Task description:
Your answer should be the lines below from the one holding "X123327963Y-73509449D01*" through the one holding "X143050000Y-69600000D03*", copied exactly and with nothing else.

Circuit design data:
++++++++++

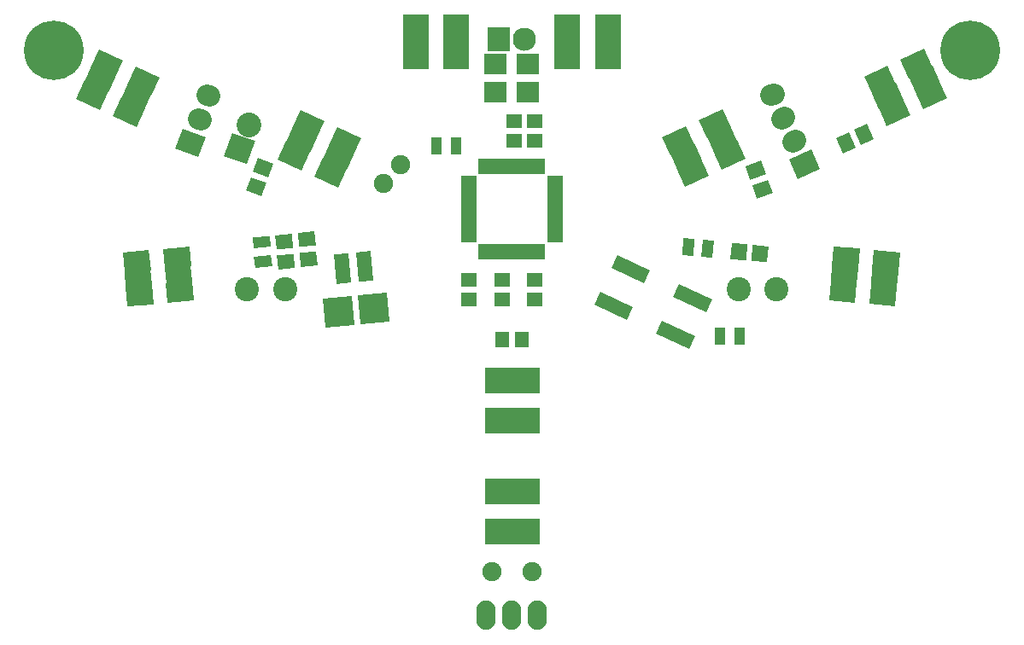
<source format=gts>
G04 #@! TF.FileFunction,Soldermask,Top*
%FSLAX46Y46*%
G04 Gerber Fmt 4.6, Leading zero omitted, Abs format (unit mm)*
G04 Created by KiCad (PCBNEW 4.0.6) date 05/08/17 21:21:00*
%MOMM*%
%LPD*%
G01*
G04 APERTURE LIST*
%ADD10C,0.100000*%
%ADD11C,1.900000*%
%ADD12R,2.000000X2.600000*%
%ADD13R,1.600000X2.600000*%
%ADD14C,5.900000*%
%ADD15R,2.600000X2.000000*%
%ADD16R,2.600000X1.600000*%
%ADD17R,2.200860X1.997660*%
%ADD18R,2.300000X2.400000*%
%ADD19C,2.300000*%
%ADD20R,1.100000X1.700000*%
%ADD21R,1.650000X1.400000*%
%ADD22R,1.000000X1.600000*%
%ADD23R,1.600000X1.000000*%
%ADD24R,1.400000X1.650000*%
%ADD25C,2.127200*%
%ADD26C,2.432000*%
%ADD27C,2.400000*%
%ADD28O,1.900000X2.900000*%
G04 APERTURE END LIST*
D10*
D11*
X140800000Y-105200000D03*
X136800000Y-105200000D03*
D12*
X140537349Y-97247593D03*
D13*
X138837349Y-97247593D03*
D12*
X137137349Y-97247593D03*
X137137349Y-101247593D03*
D13*
X138837349Y-101247593D03*
D12*
X140537349Y-101247593D03*
X140537349Y-86247593D03*
D13*
X138837349Y-86247593D03*
D12*
X137137349Y-86247593D03*
X137137349Y-90247593D03*
D13*
X138837349Y-90247593D03*
D12*
X140537349Y-90247593D03*
D10*
G36*
X113606188Y-64170356D02*
X115156681Y-64734689D01*
X114677852Y-66050258D01*
X113127359Y-65485925D01*
X113606188Y-64170356D01*
X113606188Y-64170356D01*
G37*
G36*
X112922148Y-66049742D02*
X114472641Y-66614075D01*
X113993812Y-67929644D01*
X112443319Y-67365311D01*
X112922148Y-66049742D01*
X112922148Y-66049742D01*
G37*
G36*
X115027499Y-74870210D02*
X113333968Y-75018374D01*
X113238097Y-73922560D01*
X114931628Y-73774396D01*
X115027499Y-74870210D01*
X115027499Y-74870210D01*
G37*
G36*
X114861903Y-72977440D02*
X113168372Y-73125604D01*
X113072501Y-72029790D01*
X114766032Y-71881626D01*
X114861903Y-72977440D01*
X114861903Y-72977440D01*
G37*
G36*
X107278606Y-78306117D02*
X104688500Y-78532722D01*
X104514188Y-76540333D01*
X107104294Y-76313728D01*
X107278606Y-78306117D01*
X107278606Y-78306117D01*
G37*
G36*
X107113011Y-76413347D02*
X104522904Y-76639952D01*
X104383455Y-75046041D01*
X106973562Y-74819436D01*
X107113011Y-76413347D01*
X107113011Y-76413347D01*
G37*
G36*
X106982277Y-74919055D02*
X104392171Y-75145660D01*
X104217859Y-73153271D01*
X106807965Y-72926666D01*
X106982277Y-74919055D01*
X106982277Y-74919055D01*
G37*
G36*
X102997498Y-75267678D02*
X100407392Y-75494283D01*
X100233080Y-73501894D01*
X102823186Y-73275289D01*
X102997498Y-75267678D01*
X102997498Y-75267678D01*
G37*
G36*
X103128232Y-76761970D02*
X100538125Y-76988575D01*
X100398676Y-75394664D01*
X102988783Y-75168059D01*
X103128232Y-76761970D01*
X103128232Y-76761970D01*
G37*
G36*
X103293828Y-78654740D02*
X100703722Y-78881345D01*
X100529410Y-76888956D01*
X103119516Y-76662351D01*
X103293828Y-78654740D01*
X103293828Y-78654740D01*
G37*
D14*
X93420000Y-53500000D03*
D10*
G36*
X101590828Y-61055408D02*
X99234428Y-59956600D01*
X100079664Y-58143984D01*
X102436064Y-59242792D01*
X101590828Y-61055408D01*
X101590828Y-61055408D01*
G37*
G36*
X102393803Y-59333423D02*
X100037402Y-58234615D01*
X100713591Y-56784523D01*
X103069992Y-57883331D01*
X102393803Y-59333423D01*
X102393803Y-59333423D01*
G37*
G36*
X103027730Y-57973961D02*
X100671330Y-56875153D01*
X101516566Y-55062537D01*
X103872966Y-56161345D01*
X103027730Y-57973961D01*
X103027730Y-57973961D01*
G37*
G36*
X99402499Y-56283488D02*
X97046099Y-55184680D01*
X97891335Y-53372064D01*
X100247735Y-54470872D01*
X99402499Y-56283488D01*
X99402499Y-56283488D01*
G37*
G36*
X98768572Y-57642949D02*
X96412171Y-56544141D01*
X97088360Y-55094049D01*
X99444761Y-56192857D01*
X98768572Y-57642949D01*
X98768572Y-57642949D01*
G37*
G36*
X97965597Y-59364935D02*
X95609197Y-58266127D01*
X96454433Y-56453511D01*
X98810833Y-57552319D01*
X97965597Y-59364935D01*
X97965597Y-59364935D01*
G37*
D15*
X129300000Y-50950000D03*
D16*
X129300000Y-52650000D03*
D15*
X129300000Y-54350000D03*
X133300000Y-54350000D03*
D16*
X133300000Y-52650000D03*
D15*
X133300000Y-50950000D03*
D17*
X140400000Y-57639720D03*
X140400000Y-54800000D03*
X137200000Y-54800000D03*
X137200000Y-57639720D03*
D15*
X144300000Y-50950000D03*
D16*
X144300000Y-52650000D03*
D15*
X144300000Y-54350000D03*
X148300000Y-54350000D03*
D16*
X148300000Y-52650000D03*
D15*
X148300000Y-50950000D03*
D18*
X137510000Y-52400000D03*
D19*
X140050000Y-52400000D03*
D11*
X127800000Y-64800000D03*
D10*
G36*
X119520026Y-74821628D02*
X117876304Y-74965435D01*
X117754286Y-73570762D01*
X119398008Y-73426955D01*
X119520026Y-74821628D01*
X119520026Y-74821628D01*
G37*
G36*
X119345714Y-72829238D02*
X117701992Y-72973045D01*
X117579974Y-71578372D01*
X119223696Y-71434565D01*
X119345714Y-72829238D01*
X119345714Y-72829238D01*
G37*
G36*
X117270026Y-75071628D02*
X115626304Y-75215435D01*
X115504286Y-73820762D01*
X117148008Y-73676955D01*
X117270026Y-75071628D01*
X117270026Y-75071628D01*
G37*
G36*
X117095714Y-73079238D02*
X115451992Y-73223045D01*
X115329974Y-71828372D01*
X116973696Y-71684565D01*
X117095714Y-73079238D01*
X117095714Y-73079238D01*
G37*
G36*
X121590828Y-67055408D02*
X119234428Y-65956600D01*
X120079664Y-64143984D01*
X122436064Y-65242792D01*
X121590828Y-67055408D01*
X121590828Y-67055408D01*
G37*
G36*
X122393803Y-65333423D02*
X120037402Y-64234615D01*
X120713591Y-62784523D01*
X123069992Y-63883331D01*
X122393803Y-65333423D01*
X122393803Y-65333423D01*
G37*
G36*
X123027730Y-63973961D02*
X120671330Y-62875153D01*
X121516566Y-61062537D01*
X123872966Y-62161345D01*
X123027730Y-63973961D01*
X123027730Y-63973961D01*
G37*
G36*
X119402499Y-62283488D02*
X117046099Y-61184680D01*
X117891335Y-59372064D01*
X120247735Y-60470872D01*
X119402499Y-62283488D01*
X119402499Y-62283488D01*
G37*
G36*
X118768572Y-63642949D02*
X116412171Y-62544141D01*
X117088360Y-61094049D01*
X119444761Y-62192857D01*
X118768572Y-63642949D01*
X118768572Y-63642949D01*
G37*
G36*
X117965597Y-65364935D02*
X115609197Y-64266127D01*
X116454433Y-62453511D01*
X118810833Y-63552319D01*
X117965597Y-65364935D01*
X117965597Y-65364935D01*
G37*
G36*
X120276479Y-80984465D02*
X120023727Y-78095501D01*
X122912691Y-77842749D01*
X123165443Y-80731713D01*
X120276479Y-80984465D01*
X120276479Y-80984465D01*
G37*
G36*
X123763161Y-80679419D02*
X123510409Y-77790455D01*
X126399373Y-77537703D01*
X126652125Y-80426667D01*
X123763161Y-80679419D01*
X123763161Y-80679419D01*
G37*
D11*
X126050000Y-66700000D03*
D10*
G36*
X124948003Y-75274972D02*
X125039517Y-76320977D01*
X123585073Y-76448224D01*
X123493559Y-75402219D01*
X124948003Y-75274972D01*
X124948003Y-75274972D01*
G37*
G36*
X124865205Y-74328587D02*
X124956719Y-75374592D01*
X123502275Y-75501839D01*
X123410761Y-74455834D01*
X124865205Y-74328587D01*
X124865205Y-74328587D01*
G37*
G36*
X124782407Y-73382202D02*
X124873921Y-74428207D01*
X123419477Y-74555454D01*
X123327963Y-73509449D01*
X124782407Y-73382202D01*
X124782407Y-73382202D01*
G37*
G36*
X122590779Y-73573944D02*
X122682293Y-74619949D01*
X121227849Y-74747196D01*
X121136335Y-73701191D01*
X122590779Y-73573944D01*
X122590779Y-73573944D01*
G37*
G36*
X122756375Y-75466714D02*
X122847889Y-76512719D01*
X121393445Y-76639966D01*
X121301931Y-75593961D01*
X122756375Y-75466714D01*
X122756375Y-75466714D01*
G37*
G36*
X122673577Y-74520329D02*
X122765091Y-75566334D01*
X121310647Y-75693581D01*
X121219133Y-74647576D01*
X122673577Y-74520329D01*
X122673577Y-74520329D01*
G37*
D20*
X131350000Y-62950000D03*
X133250000Y-62950000D03*
D21*
X139050000Y-62450000D03*
X139050000Y-60450000D03*
X141050000Y-62450000D03*
X141050000Y-60450000D03*
D22*
X136000000Y-73450000D03*
X136800000Y-73450000D03*
X137600000Y-73450000D03*
X138400000Y-73450000D03*
X139200000Y-73450000D03*
X140000000Y-73450000D03*
X140800000Y-73450000D03*
X141600000Y-73450000D03*
D23*
X143050000Y-72000000D03*
X143050000Y-71200000D03*
X143050000Y-70400000D03*
X143050000Y-69600000D03*
X143050000Y-68800000D03*
X143050000Y-68000000D03*
X143050000Y-67200000D03*
X143050000Y-66400000D03*
D22*
X141600000Y-64950000D03*
X140800000Y-64950000D03*
X140000000Y-64950000D03*
X139200000Y-64950000D03*
X138400000Y-64950000D03*
X137600000Y-64950000D03*
X136800000Y-64950000D03*
X136000000Y-64950000D03*
D23*
X134550000Y-66400000D03*
X134550000Y-67200000D03*
X134550000Y-68000000D03*
X134550000Y-68800000D03*
X134550000Y-69600000D03*
X134550000Y-70400000D03*
X134550000Y-71200000D03*
X134550000Y-72000000D03*
D20*
X159450000Y-81800000D03*
X161350000Y-81800000D03*
D10*
G36*
X160433926Y-74176722D02*
X160573278Y-72583926D01*
X162166074Y-72723278D01*
X162026722Y-74316074D01*
X160433926Y-74176722D01*
X160433926Y-74176722D01*
G37*
G36*
X162523982Y-74359578D02*
X162663334Y-72766782D01*
X164256130Y-72906134D01*
X164116778Y-74498930D01*
X162523982Y-74359578D01*
X162523982Y-74359578D01*
G37*
G36*
X153695465Y-62093646D02*
X156051865Y-60994838D01*
X156897101Y-62807454D01*
X154540701Y-63906262D01*
X153695465Y-62093646D01*
X153695465Y-62093646D01*
G37*
G36*
X154498439Y-63815631D02*
X156854840Y-62716823D01*
X157531029Y-64166915D01*
X155174628Y-65265723D01*
X154498439Y-63815631D01*
X154498439Y-63815631D01*
G37*
G36*
X155132367Y-65175092D02*
X157488767Y-64076284D01*
X158334003Y-65888900D01*
X155977603Y-66987708D01*
X155132367Y-65175092D01*
X155132367Y-65175092D01*
G37*
G36*
X158757598Y-63484619D02*
X161113998Y-62385811D01*
X161959234Y-64198427D01*
X159602834Y-65297235D01*
X158757598Y-63484619D01*
X158757598Y-63484619D01*
G37*
G36*
X158123670Y-62125158D02*
X160480071Y-61026350D01*
X161156260Y-62476442D01*
X158799859Y-63575250D01*
X158123670Y-62125158D01*
X158123670Y-62125158D01*
G37*
G36*
X157320696Y-60403173D02*
X159677096Y-59304365D01*
X160522332Y-61116981D01*
X158165932Y-62215789D01*
X157320696Y-60403173D01*
X157320696Y-60403173D01*
G37*
G36*
X158814759Y-72316766D02*
X158666595Y-74010297D01*
X157570781Y-73914426D01*
X157718945Y-72220895D01*
X158814759Y-72316766D01*
X158814759Y-72316766D01*
G37*
G36*
X156921989Y-72151170D02*
X156773825Y-73844701D01*
X155678011Y-73748830D01*
X155826175Y-72055299D01*
X156921989Y-72151170D01*
X156921989Y-72151170D01*
G37*
G36*
X161943319Y-64984689D02*
X163493812Y-64420356D01*
X163972641Y-65735925D01*
X162422148Y-66300258D01*
X161943319Y-64984689D01*
X161943319Y-64984689D01*
G37*
G36*
X162627359Y-66864075D02*
X164177852Y-66299742D01*
X164656681Y-67615311D01*
X163106188Y-68179644D01*
X162627359Y-66864075D01*
X162627359Y-66864075D01*
G37*
G36*
X171607937Y-63666155D02*
X170910616Y-62170747D01*
X172179447Y-61579081D01*
X172876768Y-63074489D01*
X171607937Y-63666155D01*
X171607937Y-63666155D01*
G37*
G36*
X173420553Y-62820919D02*
X172723232Y-61325511D01*
X173992063Y-60733845D01*
X174689384Y-62229253D01*
X173420553Y-62820919D01*
X173420553Y-62820919D01*
G37*
G36*
X176801455Y-78873049D02*
X174211349Y-78646444D01*
X174385661Y-76654055D01*
X176975767Y-76880660D01*
X176801455Y-78873049D01*
X176801455Y-78873049D01*
G37*
G36*
X176967051Y-76980279D02*
X174376944Y-76753674D01*
X174516393Y-75159763D01*
X177106500Y-75386368D01*
X176967051Y-76980279D01*
X176967051Y-76980279D01*
G37*
G36*
X177097784Y-75485987D02*
X174507678Y-75259382D01*
X174681990Y-73266993D01*
X177272096Y-73493598D01*
X177097784Y-75485987D01*
X177097784Y-75485987D01*
G37*
G36*
X173113005Y-75137364D02*
X170522899Y-74910759D01*
X170697211Y-72918370D01*
X173287317Y-73144975D01*
X173113005Y-75137364D01*
X173113005Y-75137364D01*
G37*
G36*
X172982273Y-76631656D02*
X170392166Y-76405051D01*
X170531615Y-74811140D01*
X173121722Y-75037745D01*
X172982273Y-76631656D01*
X172982273Y-76631656D01*
G37*
G36*
X172816676Y-78524426D02*
X170226570Y-78297821D01*
X170400882Y-76305432D01*
X172990988Y-76532037D01*
X172816676Y-78524426D01*
X172816676Y-78524426D01*
G37*
G36*
X173695465Y-56093646D02*
X176051865Y-54994838D01*
X176897101Y-56807454D01*
X174540701Y-57906262D01*
X173695465Y-56093646D01*
X173695465Y-56093646D01*
G37*
G36*
X174498439Y-57815631D02*
X176854840Y-56716823D01*
X177531029Y-58166915D01*
X175174628Y-59265723D01*
X174498439Y-57815631D01*
X174498439Y-57815631D01*
G37*
G36*
X175132367Y-59175092D02*
X177488767Y-58076284D01*
X178334003Y-59888900D01*
X175977603Y-60987708D01*
X175132367Y-59175092D01*
X175132367Y-59175092D01*
G37*
G36*
X178757598Y-57484619D02*
X181113998Y-56385811D01*
X181959234Y-58198427D01*
X179602834Y-59297235D01*
X178757598Y-57484619D01*
X178757598Y-57484619D01*
G37*
G36*
X178123670Y-56125158D02*
X180480071Y-55026350D01*
X181156260Y-56476442D01*
X178799859Y-57575250D01*
X178123670Y-56125158D01*
X178123670Y-56125158D01*
G37*
G36*
X177320696Y-54403173D02*
X179677096Y-53304365D01*
X180522332Y-55116981D01*
X178165932Y-56215789D01*
X177320696Y-54403173D01*
X177320696Y-54403173D01*
G37*
D14*
X184215200Y-53500000D03*
D24*
X137800000Y-82200000D03*
X139800000Y-82200000D03*
D10*
G36*
X154799496Y-77947990D02*
X155391162Y-76679159D01*
X158653870Y-78200584D01*
X158062204Y-79469415D01*
X154799496Y-77947990D01*
X154799496Y-77947990D01*
G37*
G36*
X148636603Y-75074185D02*
X149228269Y-73805354D01*
X152490977Y-75326779D01*
X151899311Y-76595610D01*
X148636603Y-75074185D01*
X148636603Y-75074185D01*
G37*
G36*
X146946130Y-78699416D02*
X147537796Y-77430585D01*
X150800504Y-78952010D01*
X150208838Y-80220841D01*
X146946130Y-78699416D01*
X146946130Y-78699416D01*
G37*
G36*
X153109023Y-81573221D02*
X153700689Y-80304390D01*
X156963397Y-81825815D01*
X156371731Y-83094646D01*
X153109023Y-81573221D01*
X153109023Y-81573221D01*
G37*
D21*
X134550000Y-76200000D03*
X134550000Y-78200000D03*
X137800000Y-76200000D03*
X137800000Y-78200000D03*
X141050000Y-76200000D03*
X141050000Y-78200000D03*
D10*
G36*
X105424830Y-63237013D02*
X106152375Y-61238098D01*
X108437708Y-62069891D01*
X107710163Y-64068806D01*
X105424830Y-63237013D01*
X105424830Y-63237013D01*
G37*
D25*
X107656791Y-60214509D02*
X107943209Y-60318757D01*
X108525522Y-57827689D02*
X108811940Y-57931937D01*
D10*
G36*
X110241437Y-63926770D02*
X111073230Y-61641437D01*
X113358563Y-62473230D01*
X112526770Y-64758563D01*
X110241437Y-63926770D01*
X110241437Y-63926770D01*
G37*
D26*
X112668731Y-60813181D02*
X112668731Y-60813181D01*
D27*
X161300000Y-77200000D03*
X116300000Y-77200000D03*
X165050000Y-77200000D03*
X112550000Y-77200000D03*
D10*
G36*
X167147427Y-66217853D02*
X166248433Y-64289955D01*
X168452573Y-63262147D01*
X169351567Y-65190045D01*
X167147427Y-66217853D01*
X167147427Y-66217853D01*
G37*
D25*
X166588429Y-62502385D02*
X166864671Y-62373571D01*
X165514978Y-60200363D02*
X165791220Y-60071549D01*
X164441528Y-57898342D02*
X164717770Y-57769528D01*
D28*
X138800000Y-109500000D03*
X141340000Y-109500000D03*
X136260000Y-109500000D03*
M02*

</source>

++++++++++

Response to this exercise:
X123327963Y-73509449D01*
X124782407Y-73382202D01*
X124782407Y-73382202D01*
G37*
G36*
X122590779Y-73573944D02*
X122682293Y-74619949D01*
X121227849Y-74747196D01*
X121136335Y-73701191D01*
X122590779Y-73573944D01*
X122590779Y-73573944D01*
G37*
G36*
X122756375Y-75466714D02*
X122847889Y-76512719D01*
X121393445Y-76639966D01*
X121301931Y-75593961D01*
X122756375Y-75466714D01*
X122756375Y-75466714D01*
G37*
G36*
X122673577Y-74520329D02*
X122765091Y-75566334D01*
X121310647Y-75693581D01*
X121219133Y-74647576D01*
X122673577Y-74520329D01*
X122673577Y-74520329D01*
G37*
D20*
X131350000Y-62950000D03*
X133250000Y-62950000D03*
D21*
X139050000Y-62450000D03*
X139050000Y-60450000D03*
X141050000Y-62450000D03*
X141050000Y-60450000D03*
D22*
X136000000Y-73450000D03*
X136800000Y-73450000D03*
X137600000Y-73450000D03*
X138400000Y-73450000D03*
X139200000Y-73450000D03*
X140000000Y-73450000D03*
X140800000Y-73450000D03*
X141600000Y-73450000D03*
D23*
X143050000Y-72000000D03*
X143050000Y-71200000D03*
X143050000Y-70400000D03*
X143050000Y-69600000D03*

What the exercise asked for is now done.